Further data on the long-term benefits of alemtuzumab on disability progression are needed. The Cambridge cohort has provided some insights over 10 years but on a small sample with variable dosing. The value of alemtuzumab in SPMS requires further investigation; the CARE-MS trial extension and longer term use in the real world will provide further insights into this aspect of its use and help establish its place in treatment algorithms and guidelines.

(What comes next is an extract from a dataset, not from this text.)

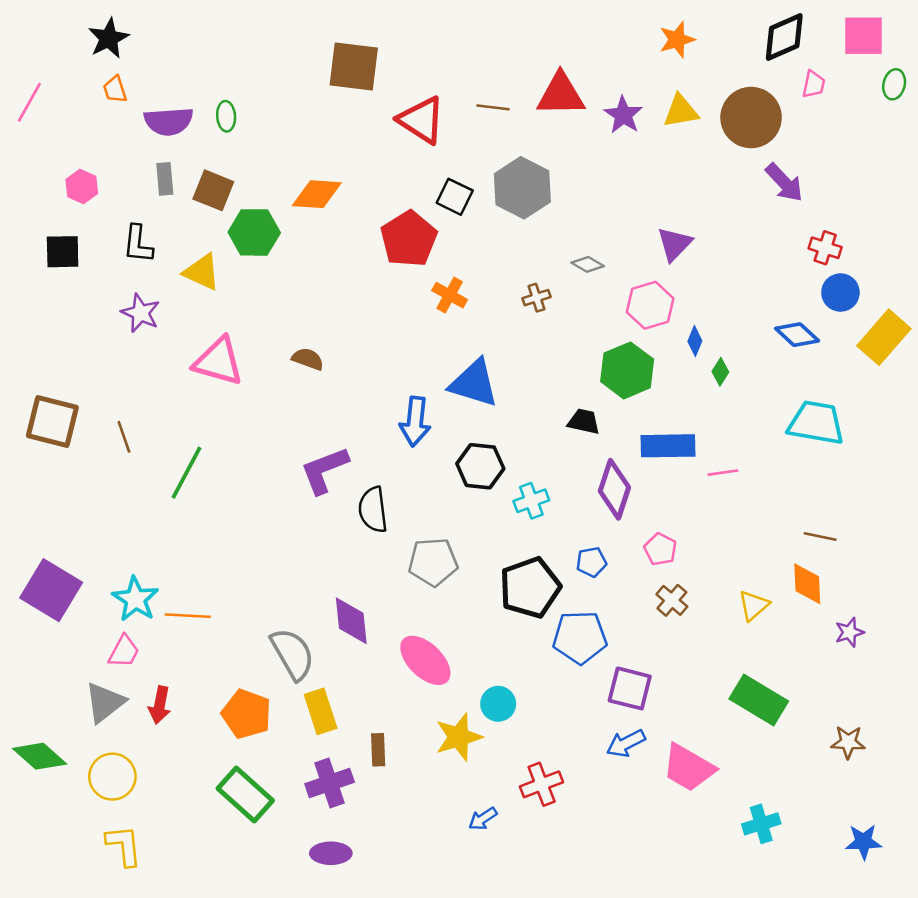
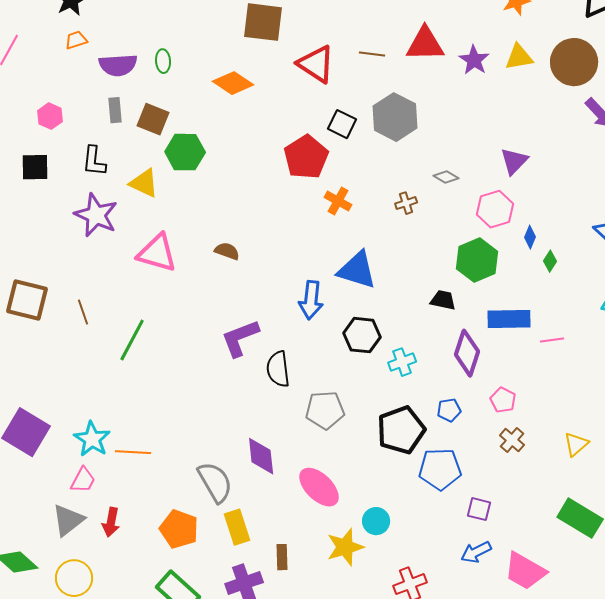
orange trapezoid: (115, 89) -> (76, 40), turned 90
orange diamond: (317, 194) -> (233, 83), moved, turned 30
purple star: (141, 313) -> (96, 215), size x1.4
purple square: (630, 688) -> (479, 509), size x0.7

Teriflunomide has a favourable tolerability and safety profile, the treatment requires only routine monitoring and is easy to manage in clinical practice. Alemtuzumab is associated with more frequent AEs such as infusion-associated reactions, secondary autoimmunity and infections. These, however, can be managed with prophylactic and symptomatic treatment and detected early by careful monitoring and should not be a barrier to use in most MS cases. The licensing of both drugs for use in Europe and the US and their approval for use in RRMS by the UK National Institute for Healthcare and Clinical Excellence (NICE) is likely to increase their use and change the treatment experience and outcomes for many patients with MS. Further data on long-term use of these drugs both from clinical trials and real-world use are awaited with interest.